If DS would go to an open day and let me go with him I would be jumping for joy.
As it is he can't be bothered, doesn't see the point when he can look online. We have been trying to persuade him otherwise.
Your DD sounds great. You are lucky. Please encourage her. She should be leaving home at 18! Why ever not ? What would you like her to do ?

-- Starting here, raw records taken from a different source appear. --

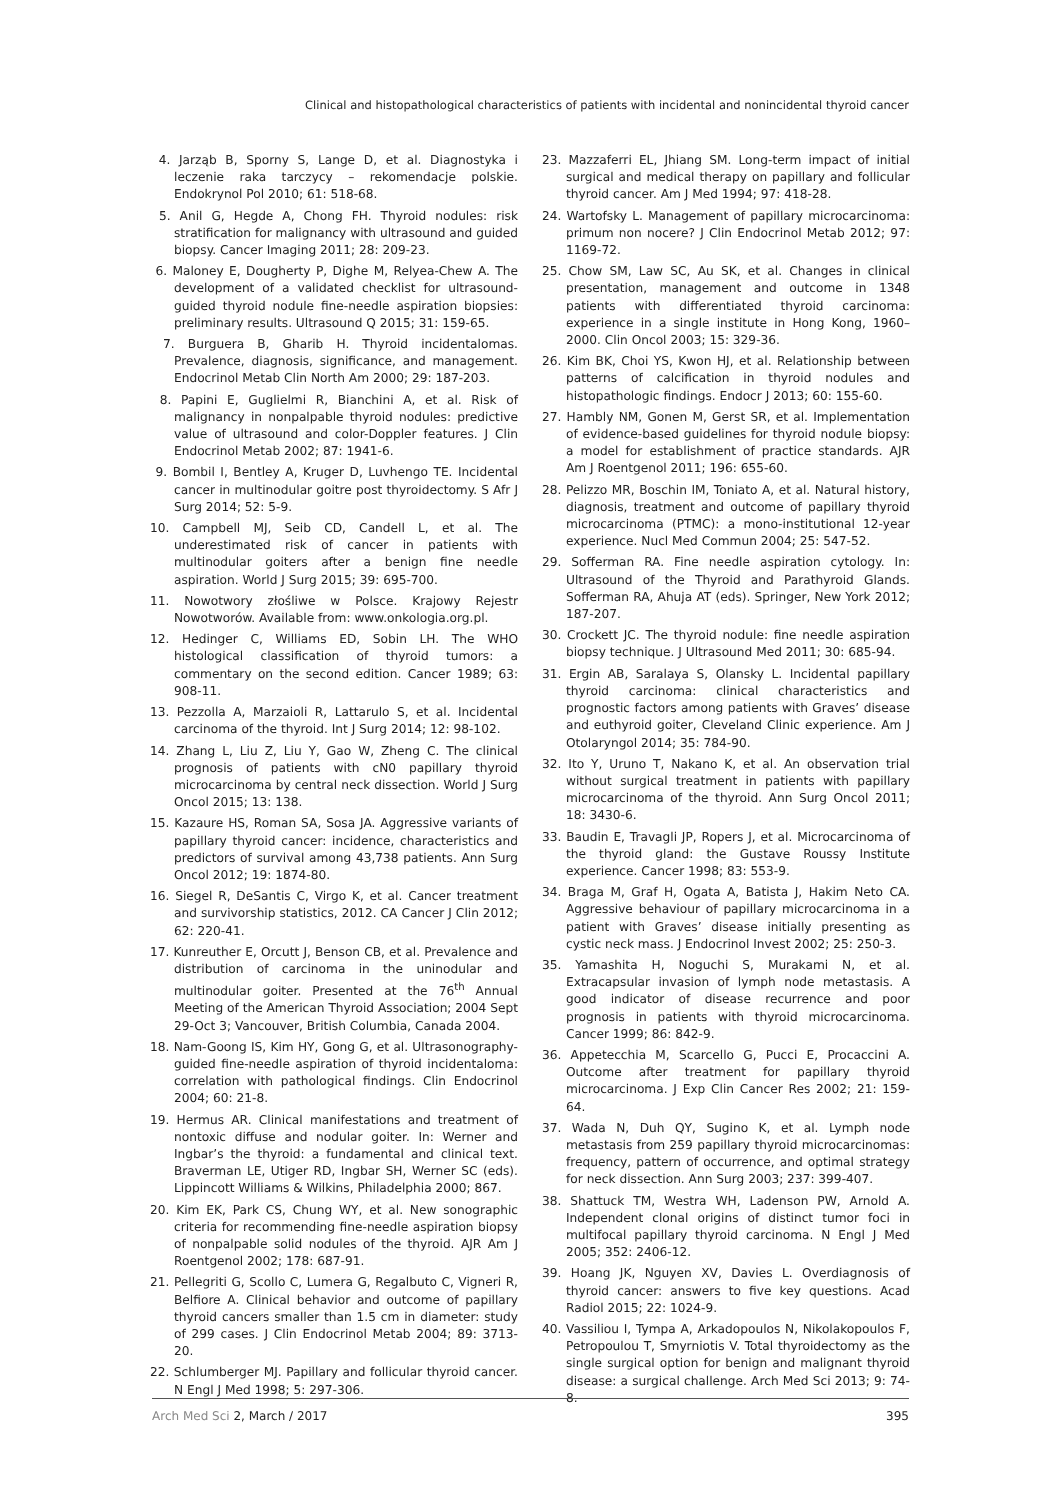Clinical and histopathological characteristics of patients with incidental and nonincidental thyroid cancer
4. Jarząb B, Sporny S, Lange D, et al. Diagnostyka i leczenie raka tarczycy – rekomendacje polskie. Endokrynol Pol 2010; 61: 518-68.
5. Anil G, Hegde A, Chong FH. Thyroid nodules: risk stratification for malignancy with ultrasound and guided biopsy. Cancer Imaging 2011; 28: 209-23.
6. Maloney E, Dougherty P, Dighe M, Relyea-Chew A. The development of a validated checklist for ultrasound-guided thyroid nodule fine-needle aspiration biopsies: preliminary results. Ultrasound Q 2015; 31: 159-65.
7. Burguera B, Gharib H. Thyroid incidentalomas. Prevalence, diagnosis, significance, and management. Endocrinol Metab Clin North Am 2000; 29: 187-203.
8. Papini E, Guglielmi R, Bianchini A, et al. Risk of malignancy in nonpalpable thyroid nodules: predictive value of ultrasound and color-Doppler features. J Clin Endocrinol Metab 2002; 87: 1941-6.
9. Bombil I, Bentley A, Kruger D, Luvhengo TE. Incidental cancer in multinodular goitre post thyroidectomy. S Afr J Surg 2014; 52: 5-9.
10. Campbell MJ, Seib CD, Candell L, et al. The underestimated risk of cancer in patients with multinodular goiters after a benign fine needle aspiration. World J Surg 2015; 39: 695-700.
11. Nowotwory złośliwe w Polsce. Krajowy Rejestr Nowotworów. Available from: www.onkologia.org.pl.
12. Hedinger C, Williams ED, Sobin LH. The WHO histological classification of thyroid tumors: a commentary on the second edition. Cancer 1989; 63: 908-11.
13. Pezzolla A, Marzaioli R, Lattarulo S, et al. Incidental carcinoma of the thyroid. Int J Surg 2014; 12: 98-102.
14. Zhang L, Liu Z, Liu Y, Gao W, Zheng C. The clinical prognosis of patients with cN0 papillary thyroid microcarcinoma by central neck dissection. World J Surg Oncol 2015; 13: 138.
15. Kazaure HS, Roman SA, Sosa JA. Aggressive variants of papillary thyroid cancer: incidence, characteristics and predictors of survival among 43,738 patients. Ann Surg Oncol 2012; 19: 1874-80.
16. Siegel R, DeSantis C, Virgo K, et al. Cancer treatment and survivorship statistics, 2012. CA Cancer J Clin 2012; 62: 220-41.
17. Kunreuther E, Orcutt J, Benson CB, et al. Prevalence and distribution of carcinoma in the uninodular and multinodular goiter. Presented at the 76<sup>th</sup> Annual Meeting of the American Thyroid Association; 2004 Sept 29-Oct 3; Vancouver, British Columbia, Canada 2004.
18. Nam-Goong IS, Kim HY, Gong G, et al. Ultrasonography-guided fine-needle aspiration of thyroid incidentaloma: correlation with pathological findings. Clin Endocrinol 2004; 60: 21-8.
19. Hermus AR. Clinical manifestations and treatment of nontoxic diffuse and nodular goiter. In: Werner and Ingbar’s the thyroid: a fundamental and clinical text. Braverman LE, Utiger RD, Ingbar SH, Werner SC (eds). Lippincott Williams & Wilkins, Philadelphia 2000; 867.
20. Kim EK, Park CS, Chung WY, et al. New sonographic criteria for recommending fine-needle aspiration biopsy of nonpalpable solid nodules of the thyroid. AJR Am J Roentgenol 2002; 178: 687-91.
21. Pellegriti G, Scollo C, Lumera G, Regalbuto C, Vigneri R, Belfiore A. Clinical behavior and outcome of papillary thyroid cancers smaller than 1.5 cm in diameter: study of 299 cases. J Clin Endocrinol Metab 2004; 89: 3713-20.
22. Schlumberger MJ. Papillary and follicular thyroid cancer. N Engl J Med 1998; 5: 297-306.
23. Mazzaferri EL, Jhiang SM. Long-term impact of initial surgical and medical therapy on papillary and follicular thyroid cancer. Am J Med 1994; 97: 418-28.
24. Wartofsky L. Management of papillary microcarcinoma: primum non nocere? J Clin Endocrinol Metab 2012; 97: 1169-72.
25. Chow SM, Law SC, Au SK, et al. Changes in clinical presentation, management and outcome in 1348 patients with differentiated thyroid carcinoma: experience in a single institute in Hong Kong, 1960–2000. Clin Oncol 2003; 15: 329-36.
26. Kim BK, Choi YS, Kwon HJ, et al. Relationship between patterns of calcification in thyroid nodules and histopathologic findings. Endocr J 2013; 60: 155-60.
27. Hambly NM, Gonen M, Gerst SR, et al. Implementation of evidence-based guidelines for thyroid nodule biopsy: a model for establishment of practice standards. AJR Am J Roentgenol 2011; 196: 655-60.
28. Pelizzo MR, Boschin IM, Toniato A, et al. Natural history, diagnosis, treatment and outcome of papillary thyroid microcarcinoma (PTMC): a mono-institutional 12-year experience. Nucl Med Commun 2004; 25: 547-52.
29. Sofferman RA. Fine needle aspiration cytology. In: Ultrasound of the Thyroid and Parathyroid Glands. Sofferman RA, Ahuja AT (eds). Springer, New York 2012; 187-207.
30. Crockett JC. The thyroid nodule: fine needle aspiration biopsy technique. J Ultrasound Med 2011; 30: 685-94.
31. Ergin AB, Saralaya S, Olansky L. Incidental papillary thyroid carcinoma: clinical characteristics and prognostic factors among patients with Graves’ disease and euthyroid goiter, Cleveland Clinic experience. Am J Otolaryngol 2014; 35: 784-90.
32. Ito Y, Uruno T, Nakano K, et al. An observation trial without surgical treatment in patients with papillary microcarcinoma of the thyroid. Ann Surg Oncol 2011; 18: 3430-6.
33. Baudin E, Travagli JP, Ropers J, et al. Microcarcinoma of the thyroid gland: the Gustave Roussy Institute experience. Cancer 1998; 83: 553-9.
34. Braga M, Graf H, Ogata A, Batista J, Hakim Neto CA. Aggressive behaviour of papillary microcarcinoma in a patient with Graves’ disease initially presenting as cystic neck mass. J Endocrinol Invest 2002; 25: 250-3.
35. Yamashita H, Noguchi S, Murakami N, et al. Extracapsular invasion of lymph node metastasis. A good indicator of disease recurrence and poor prognosis in patients with thyroid microcarcinoma. Cancer 1999; 86: 842-9.
36. Appetecchia M, Scarcello G, Pucci E, Procaccini A. Outcome after treatment for papillary thyroid microcarcinoma. J Exp Clin Cancer Res 2002; 21: 159-64.
37. Wada N, Duh QY, Sugino K, et al. Lymph node metastasis from 259 papillary thyroid microcarcinomas: frequency, pattern of occurrence, and optimal strategy for neck dissection. Ann Surg 2003; 237: 399-407.
38. Shattuck TM, Westra WH, Ladenson PW, Arnold A. Independent clonal origins of distinct tumor foci in multifocal papillary thyroid carcinoma. N Engl J Med 2005; 352: 2406-12.
39. Hoang JK, Nguyen XV, Davies L. Overdiagnosis of thyroid cancer: answers to five key questions. Acad Radiol 2015; 22: 1024-9.
40. Vassiliou I, Tympa A, Arkadopoulos N, Nikolakopoulos F, Petropoulou T, Smyrniotis V. Total thyroidectomy as the single surgical option for benign and malignant thyroid disease: a surgical challenge. Arch Med Sci 2013; 9: 74-8.
Arch Med Sci 2, March / 2017 395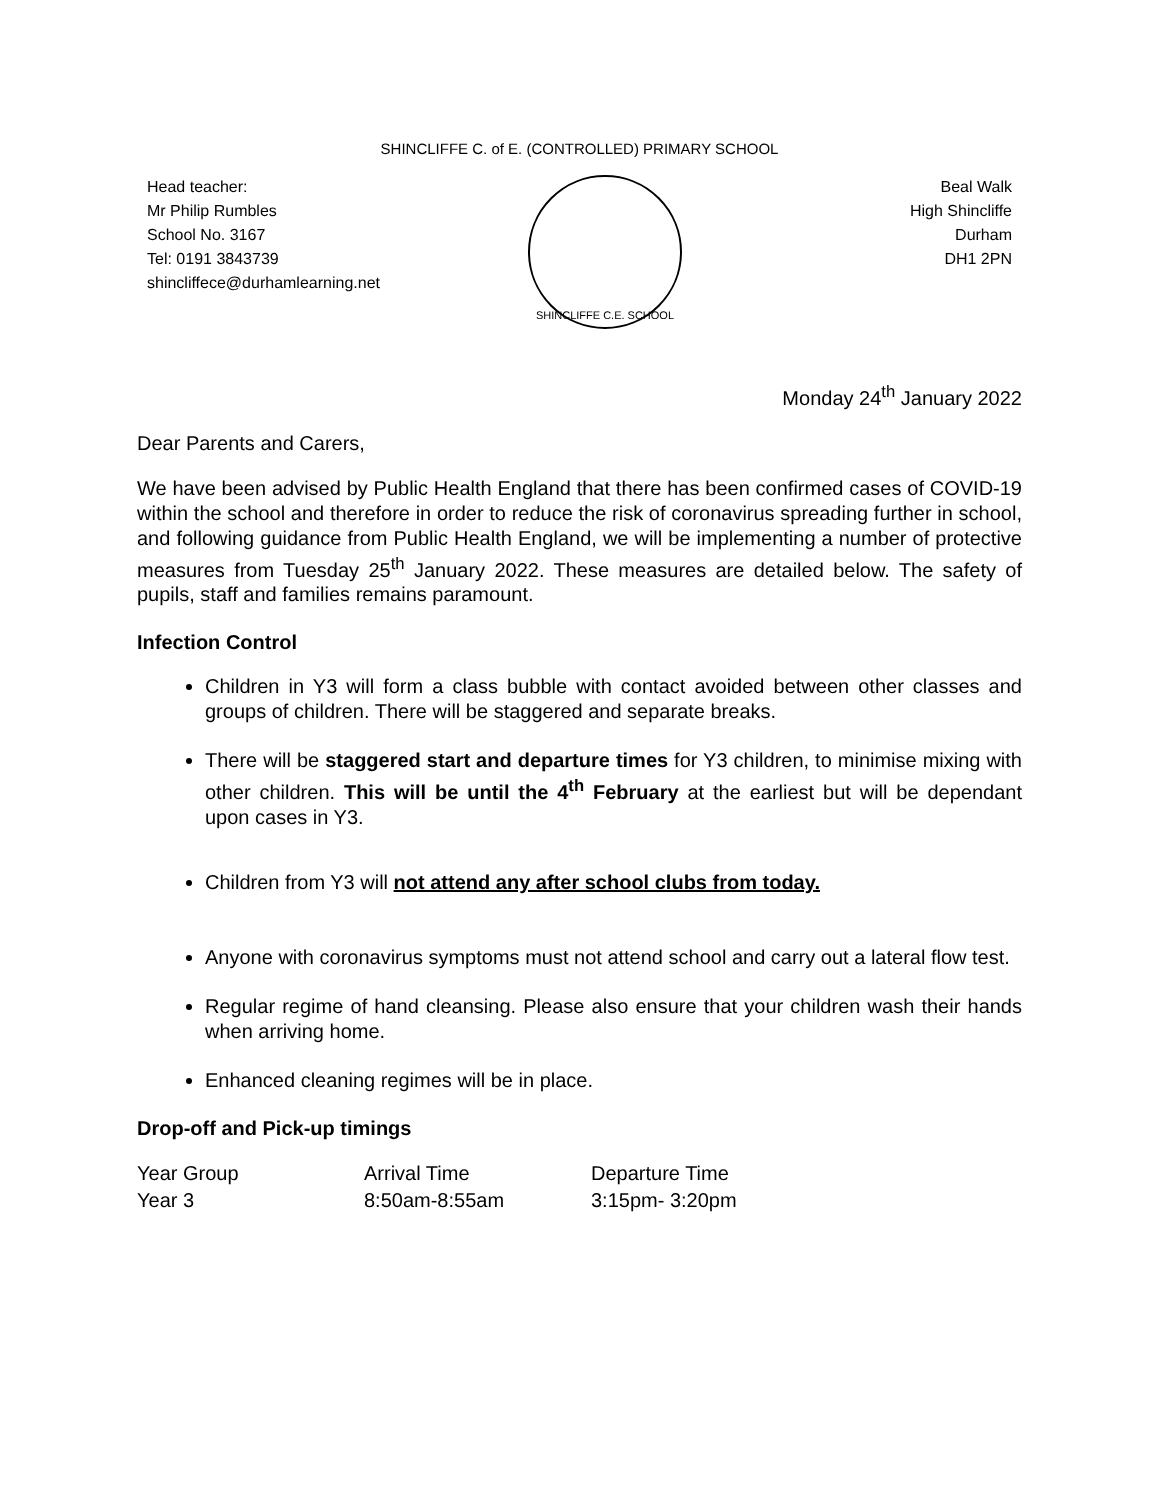SHINCLIFFE C. of E. (CONTROLLED) PRIMARY SCHOOL
Head teacher:
Mr Philip Rumbles
School No. 3167
Tel: 0191 3843739
shincliffece@durhamlearning.net
SHINCLIFFE C.E. SCHOOL
Beal Walk
High Shincliffe
Durham
DH1 2PN
Monday 24<sup>th</sup> January 2022
Dear Parents and Carers,
We have been advised by Public Health England that there has been confirmed cases of COVID-19 within the school and therefore in order to reduce the risk of coronavirus spreading further in school, and following guidance from Public Health England, we will be implementing a number of protective measures from Tuesday 25<sup>th</sup> January 2022. These measures are detailed below. The safety of pupils, staff and families remains paramount.
Infection Control
Children in Y3 will form a class bubble with contact avoided between other classes and groups of children. There will be staggered and separate breaks.
There will be staggered start and departure times for Y3 children, to minimise mixing with other children. This will be until the 4<sup>th</sup> February at the earliest but will be dependant upon cases in Y3.
Children from Y3 will not attend any after school clubs from today.
Anyone with coronavirus symptoms must not attend school and carry out a lateral flow test.
Regular regime of hand cleansing. Please also ensure that your children wash their hands when arriving home.
Enhanced cleaning regimes will be in place.
Drop-off and Pick-up timings
| Year Group | Arrival Time | Departure Time |
| Year 3 | 8:50am-8:55am | 3:15pm- 3:20pm |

Talismania Tue 23-Jun-15 19:59:36

lljkk

Yes. I worked all year round.

AliceInSandwichLand Tue 23-Jun-15 20:26:19

Another voice to say please support her to do the course that's right for her, both practically, emotionally and financially if you can. Just as a point of comparison, my DD2 is also doing the rounds at the moment. She will go to a couple alone, with us paying expenses, and about five with me, with me taking time off work to take her sometimes and in one case driving her 300 miles to look at one particular uni (the course she wants is only available in a few places). I was the first in my family to go to university and would never have had the same experience at home, although some people do prefer it. If you can possibly afford it I would really urge you to help her visit places, as only then will she get a feel for what she likes, and if she is really keen on somewhere a little way away, then isn't it great that she is confident and independent and motivated enough to make plans to go there? Good luck to your DD.